Who will guard the guards? Who will punish EC for its abysmal lapses?
By instructing the Gujarat administration to file an FIR against BJP’s Prime Ministerial candidate Narendra Modi under stringent sections of the Representation of the People Act, and insisting on compliance by Wednesday evening, the Election Commission of India has neither shown itself to be free of bias nor covered itself with glory. Narendra Modi, according to a complaint filed with the EC by the Congress, allegedly violated the law by taking a selfie and speaking to journalists in a media scrum after casting his vote in Gandhinagar constituency. The Congress took offence on two grounds: He displayed the party symbol, ‘Lotus’, and his comments were directed against the ‘ma-bete ki sarkar’. The EC subsequently construed this as canvassing for the BJP while people were casting their votes. The EC, in its wisdom, has come to the conclusion that this was meant to sway voter opinion.

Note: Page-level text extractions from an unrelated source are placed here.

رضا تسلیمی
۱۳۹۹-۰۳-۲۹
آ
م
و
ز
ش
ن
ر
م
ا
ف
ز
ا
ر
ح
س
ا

That’s utter rot. Flashing the party symbol would have in no manner altered voting choices at that hour. People would have made up their minds long before Wednesday. In any event, Modi, as also others representing the Congress, addressed several election rallies elsewhere during the day, which were telecast either in full or in part for viewers to see in the States where polling was being held. If it’s a question of influencing voters, those rallies would have had the same impact. A staggered election – the longest ever – has its drawbacks and the EC should have known that. Instead, it has chosen to be sanctimonious in the most partisan manner. Similar complaints against the Congress and AAP, a proxy of the Congress, have gone unnoticed in Nirvachan Sadan. Outrageous comments by Modi-baiters, ranging from Mulayam Singh Yadav to Farooq Abdullah to Mamata Banerjee, have gone unchallenged by those responsible for conducting a free and fair election.
Worse, the EC is guilty of disenfranchising tens of thousands of citizens of India, stripping them of their right to vote, by deleting their names from electoral rolls. As witnessed in Maharashtra, those who wanted to vote could not do so despite having a voter card because their names had strangely gone missing from the rolls. All that the EC had to say about its towering inefficiency (some would say malicious mischief) was an unmeaning ‘sorry’. That does not in any manner alter the fact that polling in constituencies where flawed electoral rolls were used were neither free nor fair. There are credible reports of booth-capturing in West Bengal by Trinamool Congress goons and in Uttar Pradesh by Samajwadi Party thugs. The EC has chosen to ignore these gross malpractices for reasons best known to the Chief Election Commissioner VS Sampath.